Indemnification is permitted in tort actions where active-passive negligence is alleged to exist at the time of the accident. Malerba v. Cessna Aircraft Co., 210 Conn. 189, 198 (1989). A cause of action for indemnification based upon active-passive negligence consists of four distinct elements: (1) the third-party defendant against whom indemnification is sought was negligent; (2) its negligence rather than another's was the direct and immediate cause of the accident and any resulting injury; (3) it had exclusive control over the situation; and (4) the party seeking indemnification did not know of the charged party's negligence, had no reason to anticipate it, and reasonably relied on the charged party not to be neglgient [negligent]. Kaplan, supra, 416; Burkert v. Petrol Plus of Naugatuck, Inc., 216 Conn. 65, 74 (1988).
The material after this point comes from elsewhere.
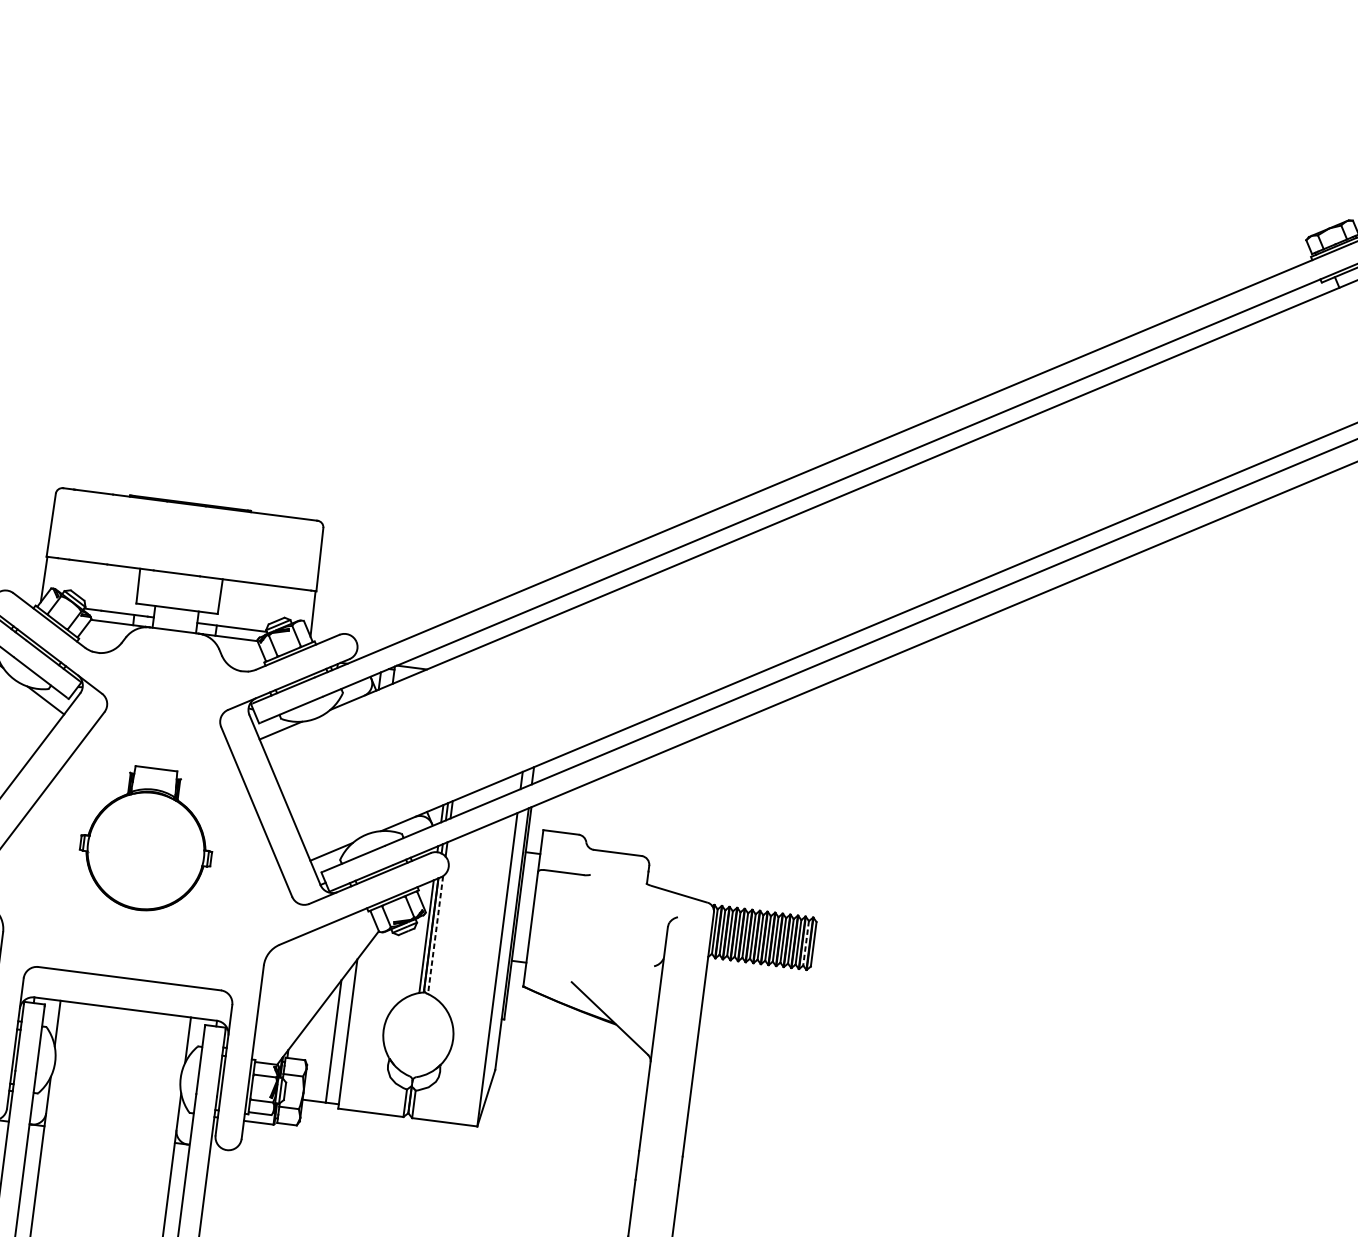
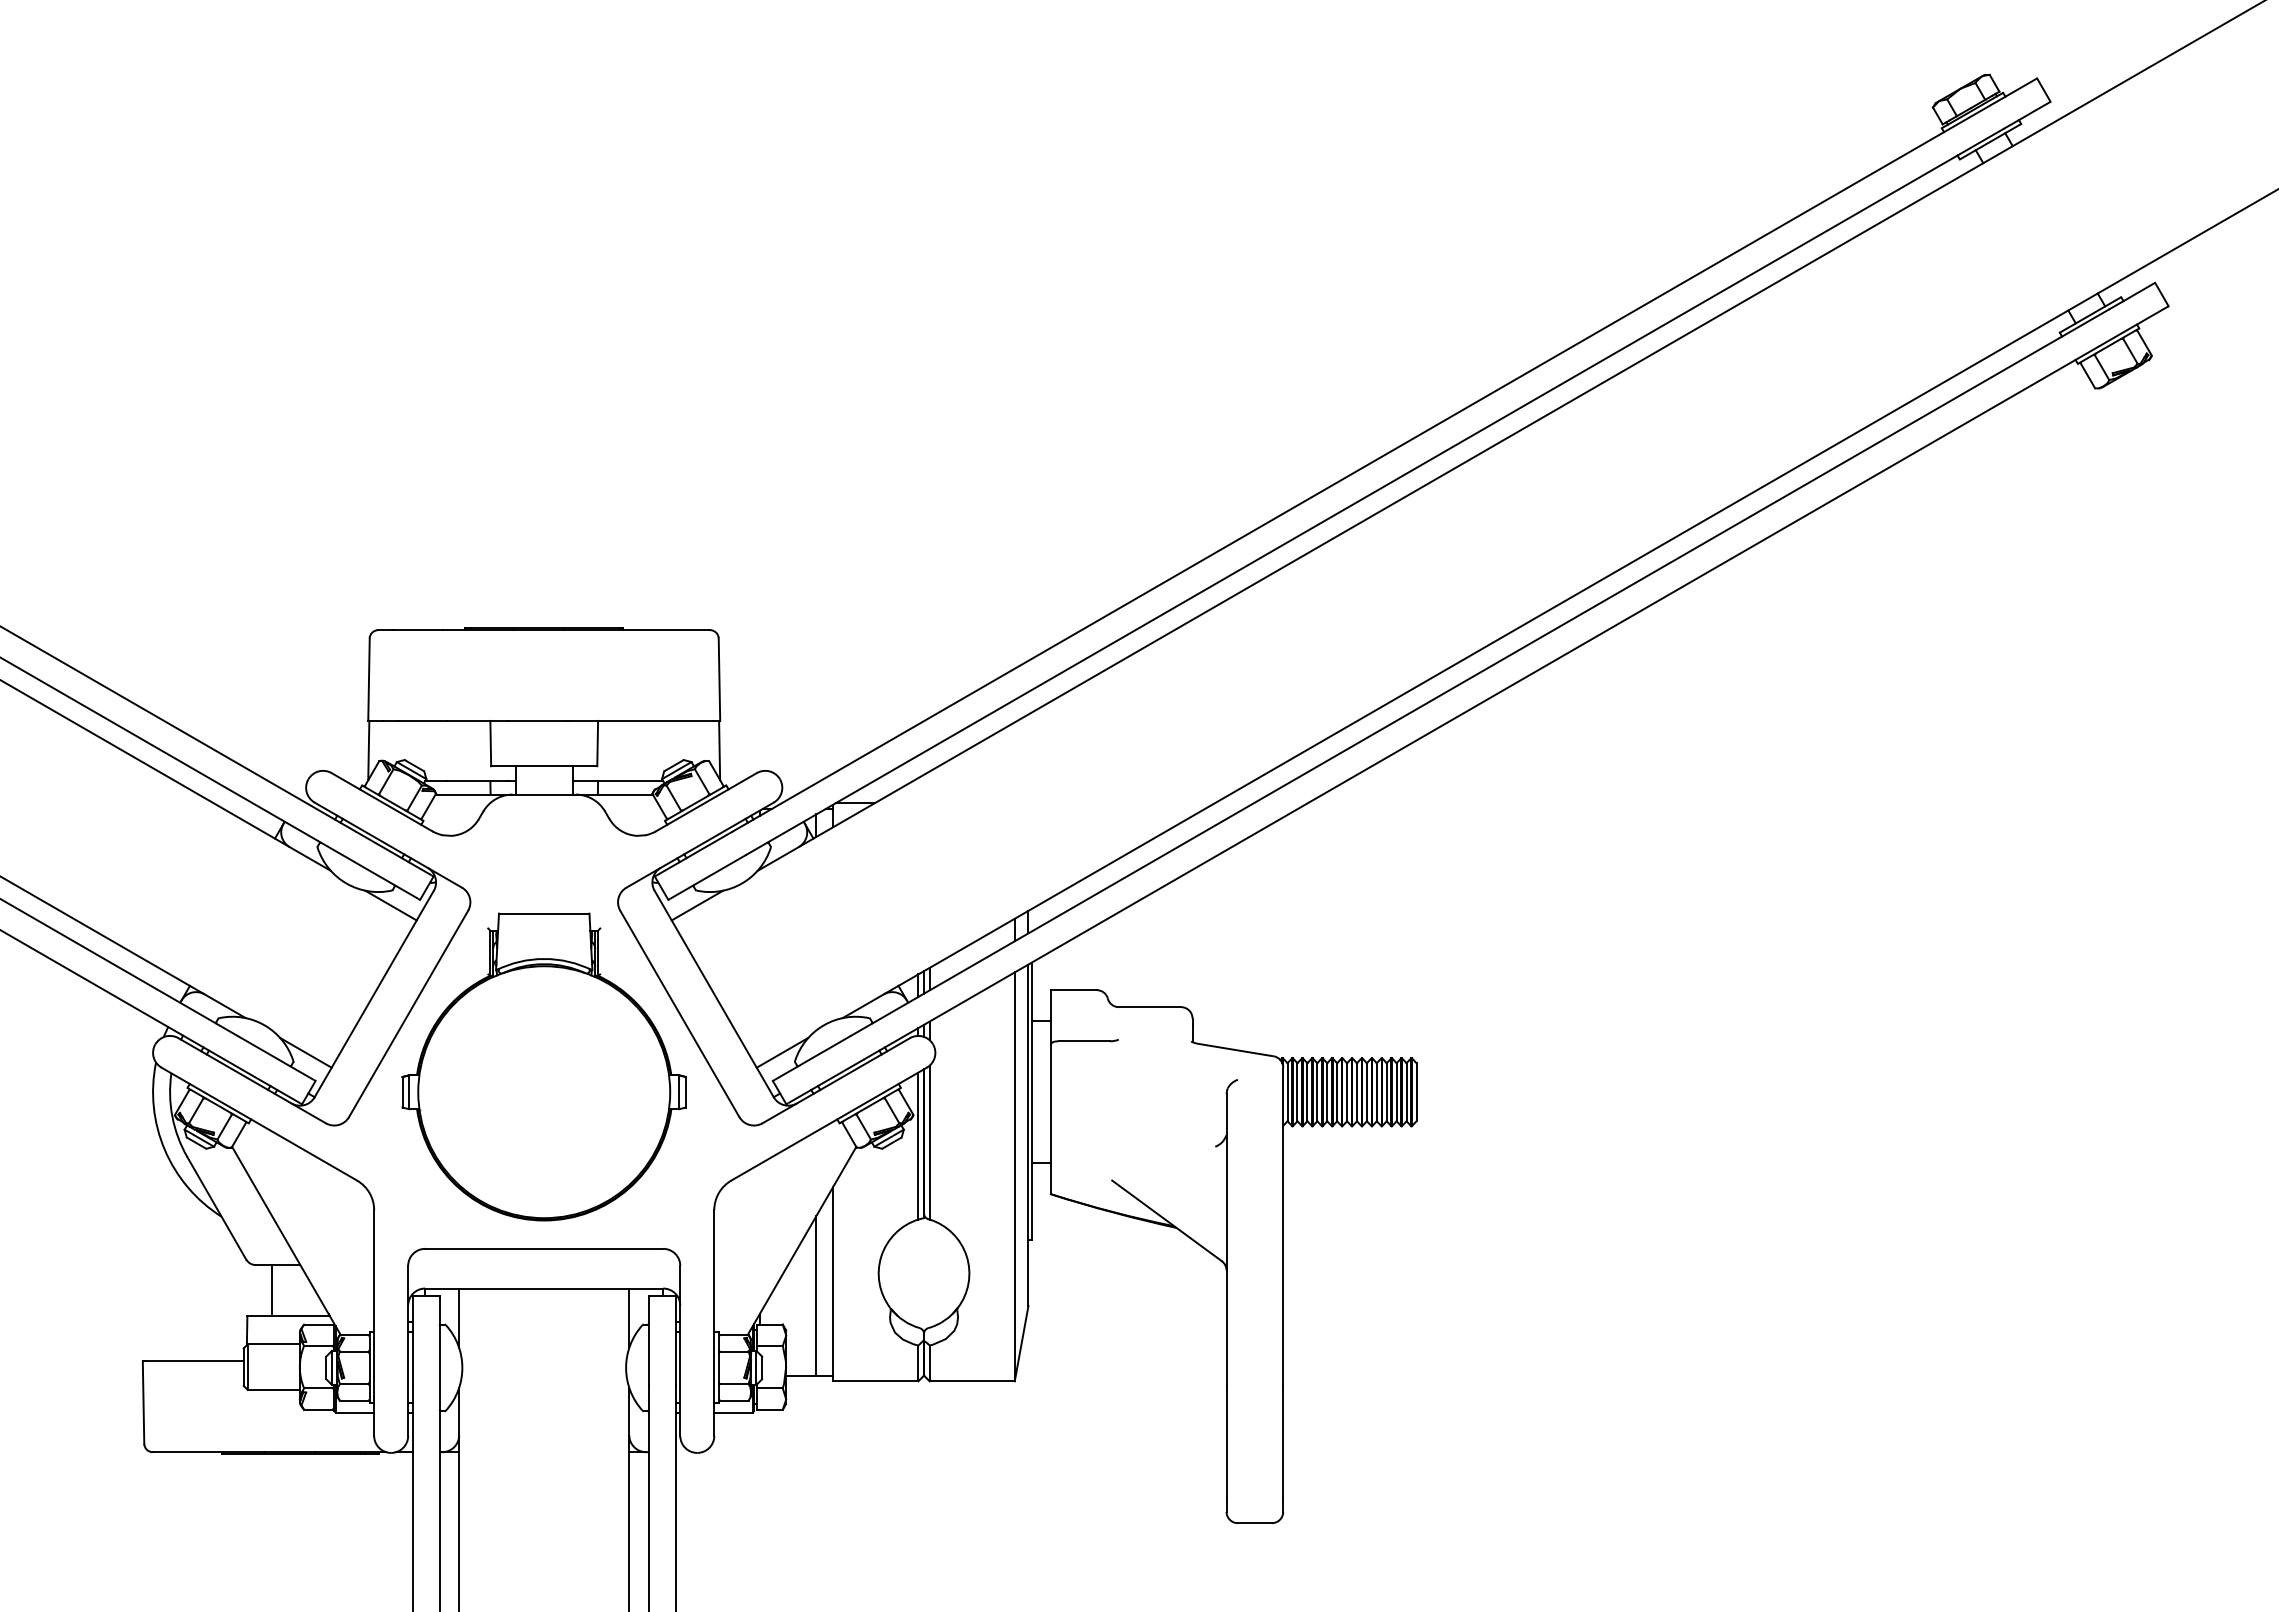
part: (147, 838) -> (543, 1066), size x1.67
line: (435, 935) -> (929, 1142), dashed -> solid
line: (805, 943) -> (1406, 1092), dashed -> solid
Furthermore, "the party seeking indemnification must establish that the alleged indemnitor owed that party a duty based on an independent legal relationship." Atkinson v. Berloni, 23 Conn. App. 325, 328 (1990).
The third-party revised complaint filed by Albinger alleges neither exclusive control by Ford and Miller over the situation at the time of the accident nor the existence of an independent legal relationship between Albinger and the third-party defendants. The lack of those necessary factual elements establishes a failure to state a legally sufficient cause of action. The "motion to strike challenges the legal sufficiency of a pleading. Practice Book 152." Mingachos v. CBS, Inc., 196 Conn. 91, 108 (1985). The motion is properly used to test the legal sufficiency of an impleader complaint. Commissioner v. Lake Phipps Land Owners Corp., 3 Conn. App. 100, 102 n. 2 (1985).
Although the motion to strike "admits all facts well pleaded; it does not admit legal conclusions or the truth or accuracy of opinions stated in the pleadings." Mingachos, supra, 108. The court's decision on a motion to strike must be based on "the facts. . . alleged in the complaint; and `cannot be aided by the assumption of any facts not therein alleged."' Liljedahl Bros., Inc. v. Grigsby, 215 Conn. 345, 348 (1990). The complaint must be construed "in the manner most favorable to sustaining its legal sufficiency. Bouchard v. People's Bank, 219 Conn. 465, 471 (1991), citing Michaud v. Wawruck, 209 Conn. 407, 408 (1988).
The court is required to view the facts "in a broad fashion, not strictly limited to the allegations, but also including the facts necessarily implied by and fairly probable under them." Schmidt v. Yardney Electric Corporation, 4 Conn. App. 69, 74 (1985). "If any facts provable under the express and implied allegations in the. . . complaint support a cause of action. . . the complaint is not vulnerable to a motion to strike. . . ." Bouchard, supra, 471.
The third-party complaint is based on a products liability claim. Section 52-572m et seq., General Statutes, provides the exclusive remedy for claims within its scope and would therefore bar Albinger's claim for active-passive indemnification. Moreover, the protection afforded under our products liability statute is limited to injured parties. Thus, while Albinger might bring an independent action under the statute's provisions for any injuries he claims to have sustained, he has no standing to bring a claim based upon injuries DePaola has alleged that she sustained.
The motion to strike the third-party complaint is granted.